◆ **EXERCISE AIM**
Count the lines below that contain the string "retrieve", treating uppercase and lowercase as different. Give only the number.

Collected data
--
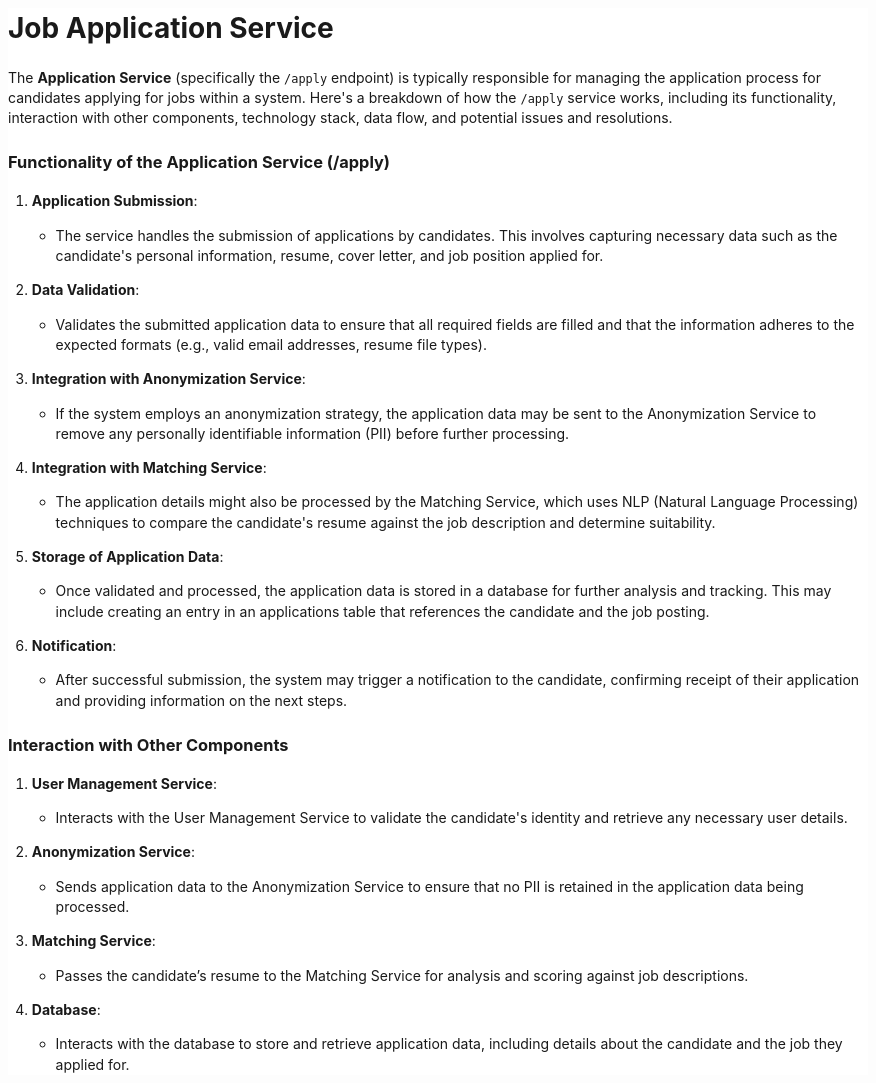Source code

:# Job Application Service

The **Application Service** (specifically the `/apply` endpoint) is typically responsible for managing the application process for candidates applying for jobs within a system. Here's a breakdown of how the `/apply` service works, including its functionality, interaction with other components, technology stack, data flow, and potential issues and resolutions.

### Functionality of the Application Service (/apply)

1. **Application Submission**:
   - The service handles the submission of applications by candidates. This involves capturing necessary data such as the candidate's personal information, resume, cover letter, and job position applied for.

2. **Data Validation**:
   - Validates the submitted application data to ensure that all required fields are filled and that the information adheres to the expected formats (e.g., valid email addresses, resume file types).

3. **Integration with Anonymization Service**:
   - If the system employs an anonymization strategy, the application data may be sent to the Anonymization Service to remove any personally identifiable information (PII) before further processing.

4. **Integration with Matching Service**:
   - The application details might also be processed by the Matching Service, which uses NLP (Natural Language Processing) techniques to compare the candidate's resume against the job description and determine suitability.

5. **Storage of Application Data**:
   - Once validated and processed, the application data is stored in a database for further analysis and tracking. This may include creating an entry in an applications table that references the candidate and the job posting.

6. **Notification**:
   - After successful submission, the system may trigger a notification to the candidate, confirming receipt of their application and providing information on the next steps.

### Interaction with Other Components

1. **User Management Service**:
   - Interacts with the User Management Service to validate the candidate's identity and retrieve any necessary user details.

2. **Anonymization Service**:
   - Sends application data to the Anonymization Service to ensure that no PII is retained in the application data being processed.

3. **Matching Service**:
   - Passes the candidate’s resume to the Matching Service for analysis and scoring against job descriptions.

4. **Database**:
   - Interacts with the database to store and retrieve application data, including details about the candidate and the job they applied for.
--
◆ **ANSWER TO THIS PROBLEM**
2